In a thematic rally, the market cares whether AI is rising; in a structural cycle, the focus shifts to which segment of AI is encountering bottlenecks.
So, the rally hasn’t ended—it’s simply entering a more complex stage of development.
9. Cross-Market Linkage: AI Valuation Is Becoming Global
As the AI value chain globalizes, US equities are no longer the sole pricing center. Korean stocks set prices for storage and HBM; Hong Kong stocks participate in AI applications and parts of the hardware chain; US stocks lead in compute and system architecture.
As a result, AI investment now features a globally distributed structure, and cross-market linkage is becoming a defining characteristic.
10. Gate Stock Trading: Tracking AI Structural Shifts Across Markets
As the AI value chain expands to include compute, storage, networking, and energy, a single market can no longer capture the full picture. Each market has a distinct role, making cross-market tracking increasingly crucial.
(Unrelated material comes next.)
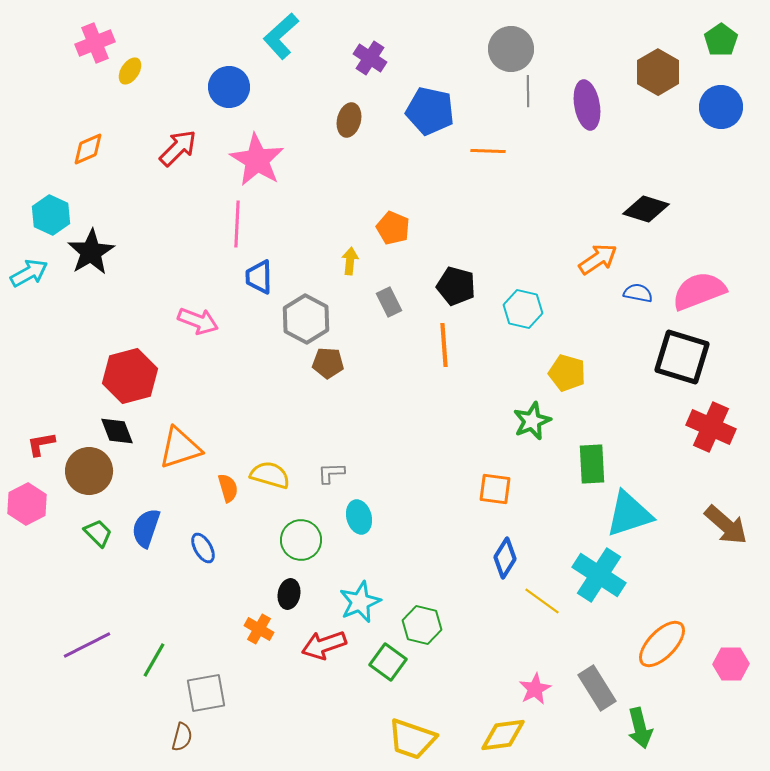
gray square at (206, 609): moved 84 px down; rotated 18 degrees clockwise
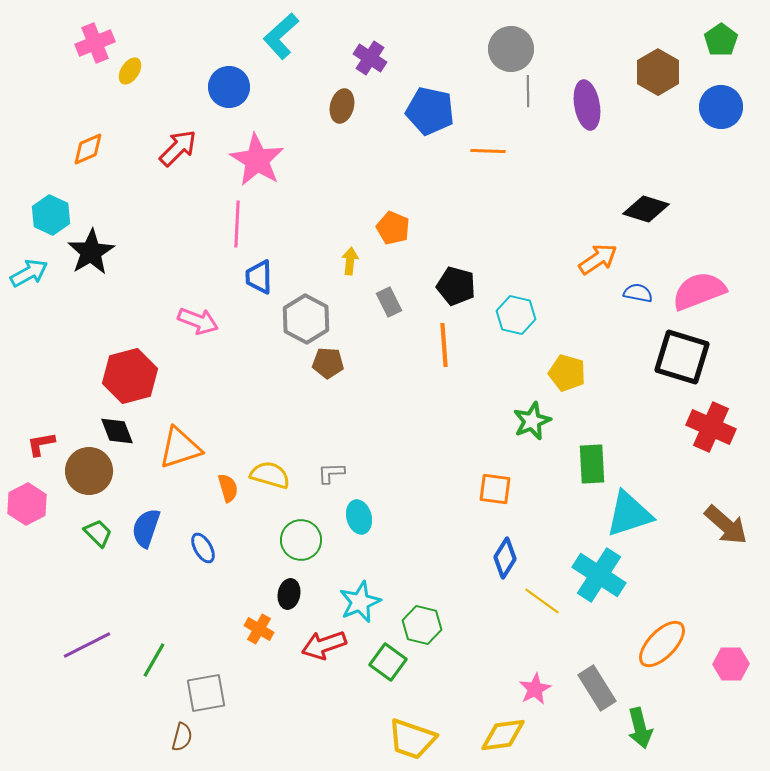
brown ellipse at (349, 120): moved 7 px left, 14 px up
cyan hexagon at (523, 309): moved 7 px left, 6 px down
Gate stock trading offers 24/7 trading of US, Hong Kong, and Korean equities, enabling investors to continuously track AI-related asset prices and capital flows across markets. From compute chips to storage leaders and infrastructure chains, investors can more flexibly participate in the global AI value chain rotation.
11. Conclusion: AI Is Entering the Era of System-Level Pricing
The US AI rally is undergoing deep structural change, shifting from concentrated pricing by the Magnificent Seven to distributed pricing across the value chain.
Looking ahead, the core market question is no longer whether a single company will rise, but which segment of the AI value chain will become the next bottleneck.
AI is evolving from an investment theme into a long-term structural cycle, redefining the pricing logic of US equities.
FAQs
Q1: Is the AI rally over?
No—it has entered a phase of structural differentiation.
Q2: Why is AI causing market structure changes?
Because AI has evolved from a single-point compute problem into a systems engineering challenge.
Q3: Is the market currently in a bull phase or consolidation?
It’s more of a structural bull market, but with high internal volatility and rotation.
Q4: What is system-level bottleneck pricing?
The market no longer prices just companies—it prices the bottleneck segments within the AI system.
Q5: What will be the core variable for the AI rally going forward?
The key is the shifting location of bottlenecks, not the performance of any single leader.